EXAFS spectra and their Fourier transforms with fitting curves are presented in Fig. 2. Fourier transforms were performed in the k-range from 3 Å−1 to 14 Å−1 for uranates, (NH4)4UO2(CO3)3 and uranyl phosphate minerals and from 3 Å−1 to 15 Å−1 for metaschoepite and (UO2)3(PO4)2(H2O)4. The calculated parameters of the local surroundings of U in standard compounds and the UCS sample are listed in Table 1. The errors provided in Table 1 were estimated in the UO2 fitting procedure.
‡Errors in distances do not exceed 0.04 Å.
The distance to Oax (1.79 Å) obtained from fitting the (NH4)4UO2(CO3)3 EXAFS spectrum coincides with the value calculated from the Raman shift (1.79 ± 0.03 Å).
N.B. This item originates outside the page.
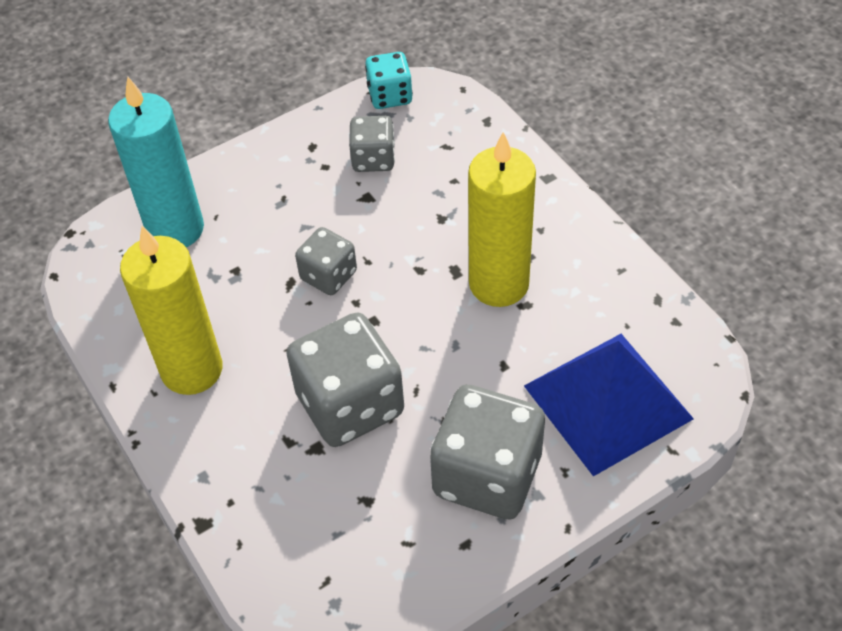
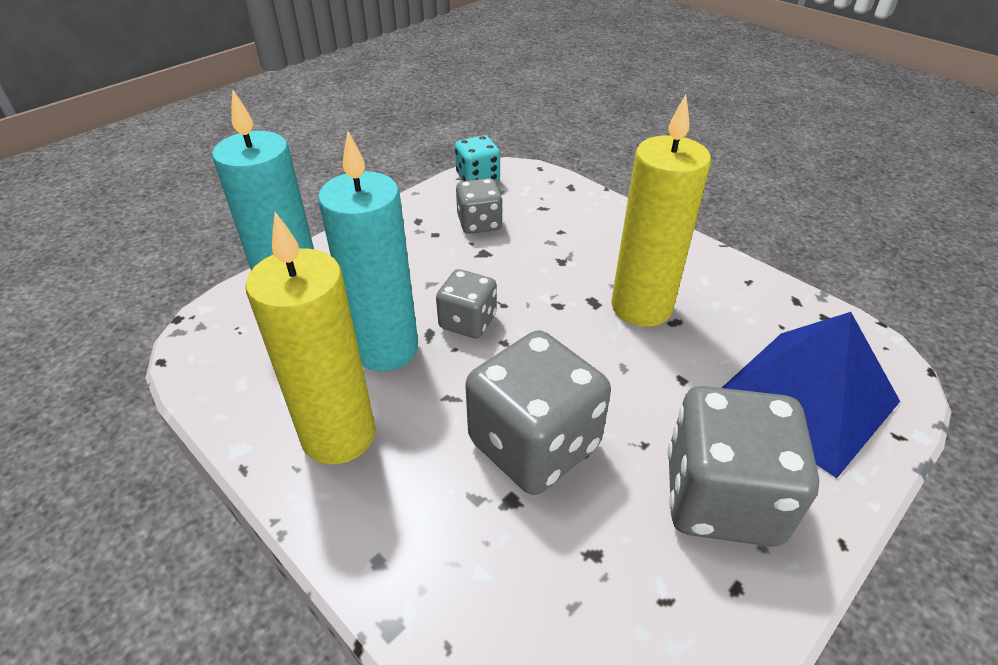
camera: 15 degrees left, 10 degrees down
(247, 293) = (386, 348): none -> turquoise candle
In the uranyl-ammonium carbonate structure, all U positions are equivalent. Therefore, the values listed in Table 1 represent the local environment of each U atom. In the Oeq coordination sphere, six O atoms are equidistant because of the equivalence of the carbonate groups in the structure. The distance of 2.45 Å lies in the range typical for M+/M2+-UO22+ carbonates: 2.42–2.45 Å (Catalano & Brown, 2004; Amayri et al., 2005). A coordination sphere of three C atoms was added according to the structure, and the U—C distance (2.88 Å) was comparable with that of uranyl-alkali/alkali-earth metal carbonates (2.88–2.90 Å). The N coordination shell at 3.47 Å indicates the contribution of ammonium cations. The CNs for single scattering paths were constrained at the crystallographic values, and the unfitted intensity of the peaks could be attributed to the unconsidered contribution of multiple scattering paths.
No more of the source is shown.